As batatas da perna, acho que sentem saudades de ficarem doloridas de tanto sustentar o corpo na ponta dos pés.

A bacia sente saudade do molejo que tinha quando dançava “La vie em rose”.

Meus seios não sentem a falta de nada. Acho que eles têm memória curta, se adaptam fácil a cada realidade. Acho que isso é uma qualidade.

Meus ombros sentem vontade de sentir de novo a sensação de caminhar no campo de flores altas. Ele ficava no jardim da casa da minha outra avó. Eram flores amarelas que batiam bem na altura dos meus ombros baixos.

As costas sentem a falta da maneira como minha mãe tocava nela, quando costumava ficar sentada muito tempo no seu colo.
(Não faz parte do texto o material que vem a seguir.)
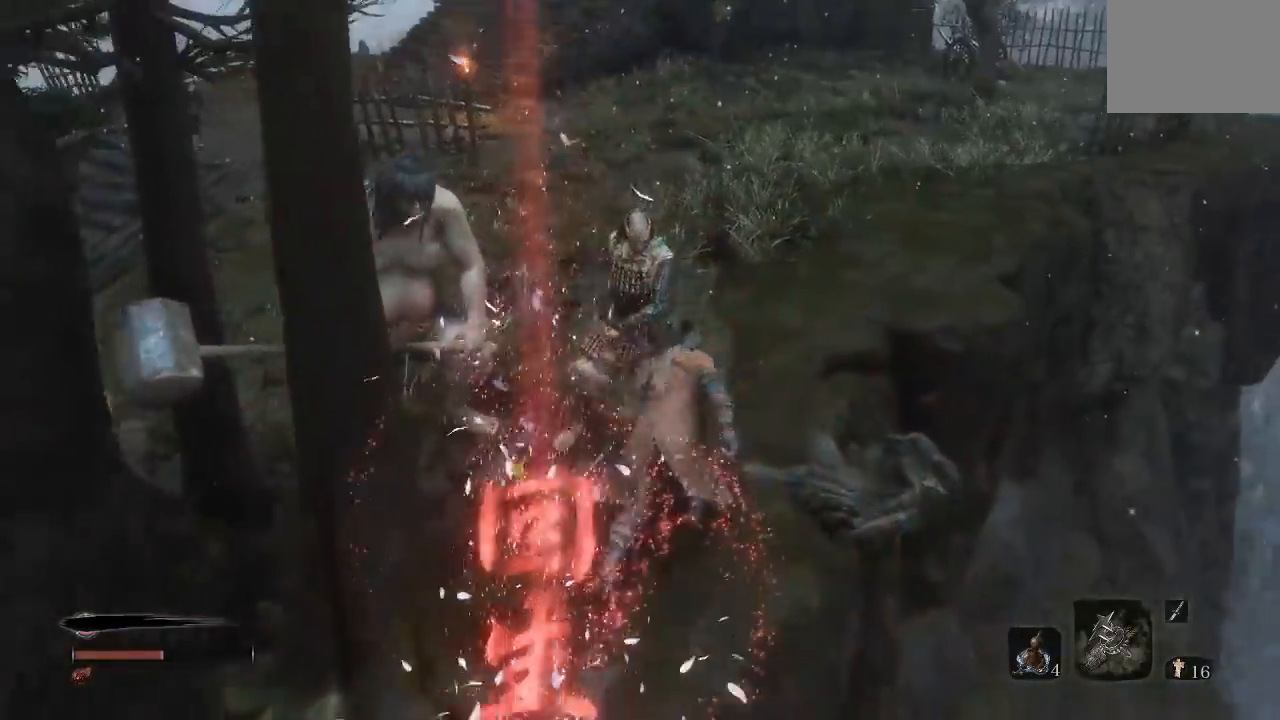
{"dt_ms": 500, "buttons": [], "left_stick": "up-right", "right_stick": "left", "events": [[33, "L2", "down"], [233, "right_stick", "down-left"], [250, "R3", "down"], [317, "left_stick", "up"], [350, "L2", "up"], [350, "right_stick", "left"], [400, "R3", "up"], [450, "left_stick", "up-right"]]}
A nuca não se esquece de quando os cabelos foram curtos.

Minhas mãos sentem a falta de brincar com a pele já envelhecida das costas das mãos da minha avó.

Minha boca sente falta da companhia noturna de uma chupeta.Companheira fiel até os oito anos.

Meus olhos queriam muito ver de novo o sol se por da varanda da Sain Lazarre 28, enquanto a música do acordeon vinha lá de baixo e entrava pelos meus ouvidos. Tinha certeza que ia sentir saudade desse momento, mas não há jeito de se evitar uma saudade dessas.